When the O’Connells fled Ireland during the famine, they met the Cranleys, who also had fled a place where a family couldn’t practice their faith, a place where an Irishman couldn’t own a horse worth more than five English pounds.
In Chicago, we escaped that, my dad emphasized. And we should always fight against it.
But many of the Irish politicians used their elevated positions to reinforce their own power, even while marking great achievements that left mixed legacies.
The city reversed the flow of the Chicago River to purify our drinking water, but at the expense of America’s river system ecology. Meanwhile, pols bolstered their clout by requiring water service lines be made of lead, so only their backers in the plumbers’ union could do the work. It’s a multibillion-dollar legacy we’re still struggling to fix today.
Business leaders and politicians backed the 1909 Burnham Plan to remake the city.
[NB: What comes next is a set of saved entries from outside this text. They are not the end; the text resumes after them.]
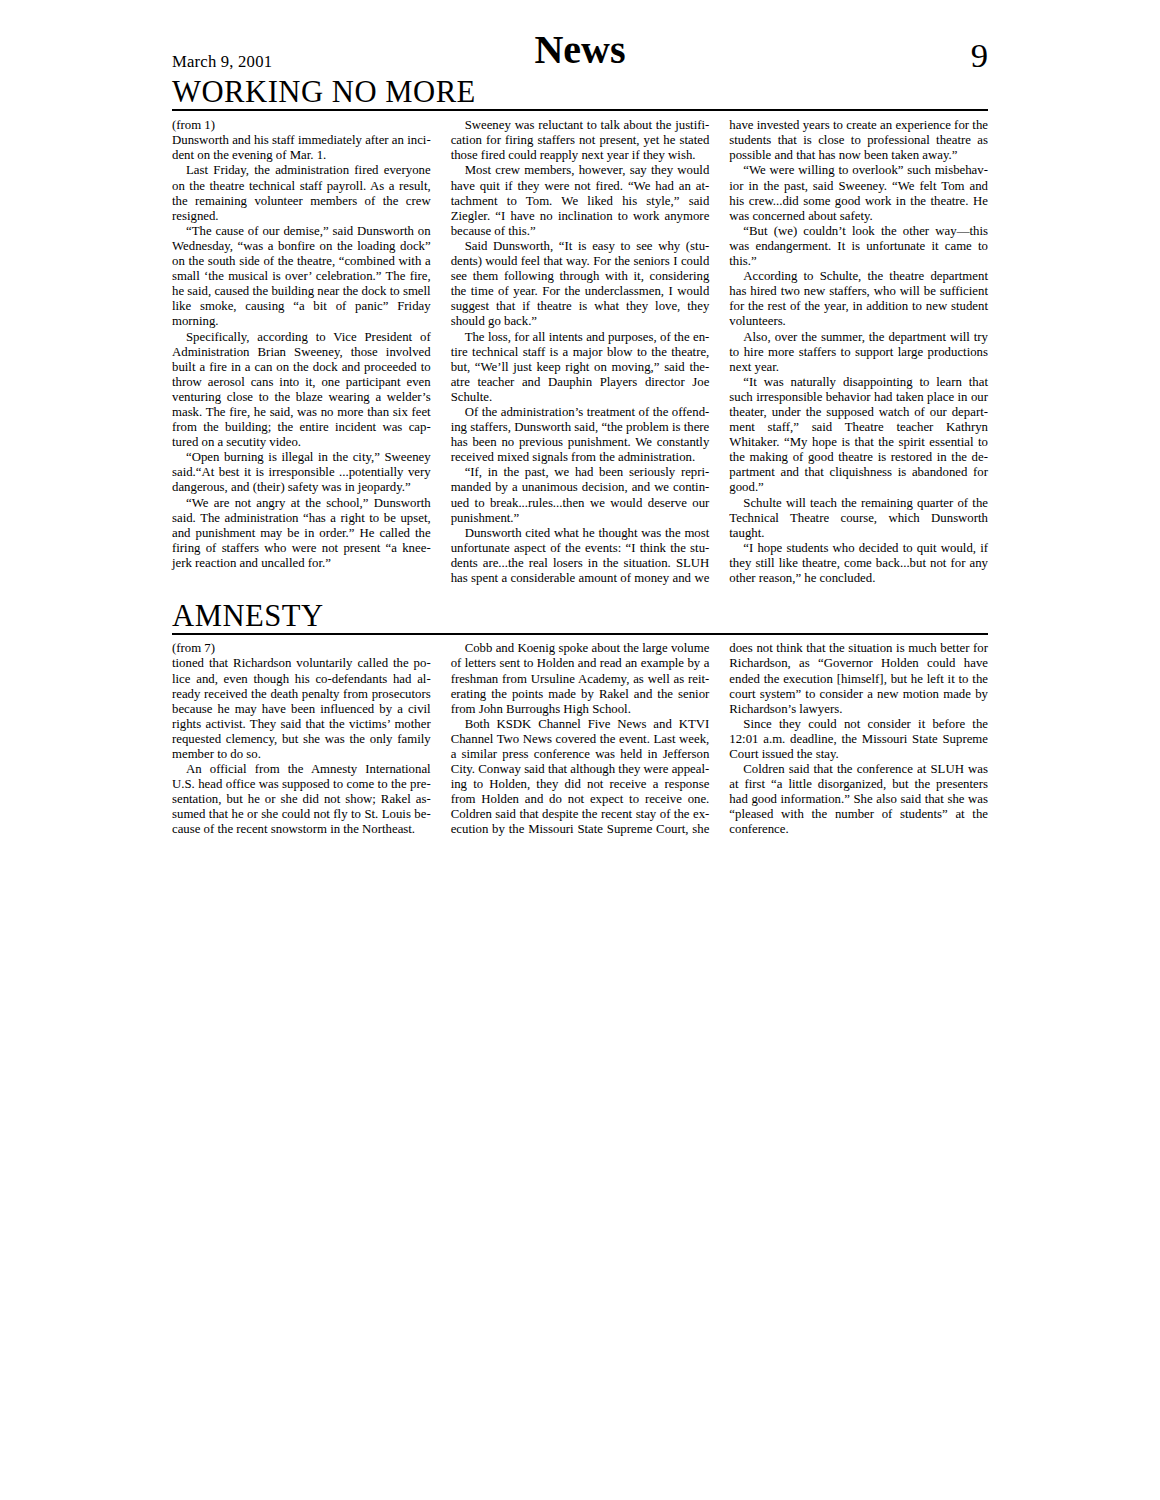March 9, 2001
News
9
WORKING NO MORE
(from 1)
Dunsworth and his staff immediately after an incident on the evening of Mar. 1.
Last Friday, the administration fired everyone on the theatre technical staff payroll. As a result, the remaining volunteer members of the crew resigned.
“The cause of our demise,” said Dunsworth on Wednesday, “was a bonfire on the loading dock” on the south side of the theatre, “combined with a small ‘the musical is over’ celebration.” The fire, he said, caused the building near the dock to smell like smoke, causing “a bit of panic” Friday morning.
Specifically, according to Vice President of Administration Brian Sweeney, those involved built a fire in a can on the dock and proceeded to throw aerosol cans into it, one participant even venturing close to the blaze wearing a welder’s mask. The fire, he said, was no more than six feet from the building; the entire incident was captured on a secutity video.
“Open burning is illegal in the city,” Sweeney said.“At best it is irresponsible ...potentially very dangerous, and (their) safety was in jeopardy.”
“We are not angry at the school,” Dunsworth said. The administration “has a right to be upset, and punishment may be in order.” He called the firing of staffers who were not present “a knee-jerk reaction and uncalled for.”
Sweeney was reluctant to talk about the justification for firing staffers not present, yet he stated those fired could reapply next year if they wish.
Most crew members, however, say they would have quit if they were not fired. “We had an attachment to Tom. We liked his style,” said Ziegler. “I have no inclination to work anymore because of this.”
Said Dunsworth, “It is easy to see why (students) would feel that way. For the seniors I could see them following through with it, considering the time of year. For the underclassmen, I would suggest that if theatre is what they love, they should go back.”
The loss, for all intents and purposes, of the entire technical staff is a major blow to the theatre, but, “We’ll just keep right on moving,” said theatre teacher and Dauphin Players director Joe Schulte.
Of the administration’s treatment of the offending staffers, Dunsworth said, “the problem is there has been no previous punishment. We constantly received mixed signals from the administration.
“If, in the past, we had been seriously reprimanded by a unanimous decision, and we continued to break...rules...then we would deserve our punishment.”
Dunsworth cited what he thought was the most unfortunate aspect of the events: “I think the students are...the real losers in the situation. SLUH has spent a considerable amount of money and we have invested years to create an experience for the students that is close to professional theatre as possible and that has now been taken away.”
“We were willing to overlook” such misbehavior in the past, said Sweeney. “We felt Tom and his crew...did some good work in the theatre. He was concerned about safety.
“But (we) couldn’t look the other way—this was endangerment. It is unfortunate it came to this.”
According to Schulte, the theatre department has hired two new staffers, who will be sufficient for the rest of the year, in addition to new student volunteers.
Also, over the summer, the department will try to hire more staffers to support large productions next year.
“It was naturally disappointing to learn that such irresponsible behavior had taken place in our theater, under the supposed watch of our department staff,” said Theatre teacher Kathryn Whitaker. “My hope is that the spirit essential to the making of good theatre is restored in the department and that cliquishness is abandoned for good.”
Schulte will teach the remaining quarter of the Technical Theatre course, which Dunsworth taught.
“I hope students who decided to quit would, if they still like theatre, come back...but not for any other reason,” he concluded.
AMNESTY
(from 7)
tioned that Richardson voluntarily called the police and, even though his co-defendants had already received the death penalty from prosecutors because he may have been influenced by a civil rights activist. They said that the victims’ mother requested clemency, but she was the only family member to do so.
An official from the Amnesty International U.S. head office was supposed to come to the presentation, but he or she did not show; Rakel assumed that he or she could not fly to St. Louis because of the recent snowstorm in the Northeast.
Cobb and Koenig spoke about the large volume of letters sent to Holden and read an example by a freshman from Ursuline Academy, as well as reiterating the points made by Rakel and the senior from John Burroughs High School.
Both KSDK Channel Five News and KTVI Channel Two News covered the event. Last week, a similar press conference was held in Jefferson City. Conway said that although they were appealing to Holden, they did not receive a response from Holden and do not expect to receive one. Coldren said that despite the recent stay of the execution by the Missouri State Supreme Court, she does not think that the situation is much better for Richardson, as “Governor Holden could have ended the execution [himself], but he left it to the court system” to consider a new motion made by Richardson’s lawyers.
Since they could not consider it before the 12:01 a.m. deadline, the Missouri State Supreme Court issued the stay.
Coldren said that the conference at SLUH was at first “a little disorganized, but the presenters had good information.” She also said that she was “pleased with the number of students” at the conference.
But the changes they touted also included racial covenants and led to the creation of public housing projects like the Robert Taylor Homes that further segregated our city.
They encouraged the building of single-family homes, but power brokers’ redlining prevented Black Chicagoans from getting home loans.
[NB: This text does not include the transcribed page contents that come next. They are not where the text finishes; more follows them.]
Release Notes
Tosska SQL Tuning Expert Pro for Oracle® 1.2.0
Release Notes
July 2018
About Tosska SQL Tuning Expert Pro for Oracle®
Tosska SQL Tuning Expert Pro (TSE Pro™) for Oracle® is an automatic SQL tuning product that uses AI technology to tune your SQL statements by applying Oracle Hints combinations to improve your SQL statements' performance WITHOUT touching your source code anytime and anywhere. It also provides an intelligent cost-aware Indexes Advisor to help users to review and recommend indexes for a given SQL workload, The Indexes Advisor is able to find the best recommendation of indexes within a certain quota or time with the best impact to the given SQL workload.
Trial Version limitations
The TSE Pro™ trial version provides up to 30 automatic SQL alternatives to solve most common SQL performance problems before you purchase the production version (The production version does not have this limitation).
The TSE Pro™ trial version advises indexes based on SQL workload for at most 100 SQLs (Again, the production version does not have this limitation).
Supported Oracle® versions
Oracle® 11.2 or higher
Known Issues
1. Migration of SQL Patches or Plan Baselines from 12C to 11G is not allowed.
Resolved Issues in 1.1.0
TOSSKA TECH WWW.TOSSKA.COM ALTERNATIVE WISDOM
They let aldermen use zoning to extort contributions from companies.
They built a car-friendly city as they made it illegal for transit companies to raise their fares.
My father told us about the Chicago of his youth, a city of 3.6 million people that was hollowed out by corruption and racism. Instead of preserving post-Fire buildings as monuments to commerce and learning and religion, Chicago sought ways to replace them.
Yet there is so much we have done in the past 150 years. We’re not the city we could be, but we’ve made real progress.
In 1997, a City Council committee declared it wasn’t Mrs. O’Leary or her cow who started the fire, shining a light on historical research that some think puts to rest the calumny of popular accounts.
In the 1990s, the city was rocked by bribery scandals involving illegal dumping and aldermanic corruption. But with each new federal investigation, the range of easy corruption schemes narrows.
The high-rise public housing that isolated so many people of color has been demolished, even as the promise of integrating former residents into Chicago’s communities has largely failed to come true.
It’s harder today for city leaders to ignore the crime plaguing parts of our city than when we last saw murders spike in the 1990s because more people are paying attention now.
Chicago still is one of the most segregated cities in the country, but neighborhoods like once-majority-white Rogers Park and even Bridgeport, now have no racial or ethnic majority.
What can Chicago become in the next 50 years? To find out, we need to keep a bright light on the less-savory legacies of those who rebuilt Chicago after the fire. And as we continue the task of rebuilding, aim to make Chicago a place that welcomes everyone.
Liam Ford is a former Tribune editor and fifth generation Chicagoan.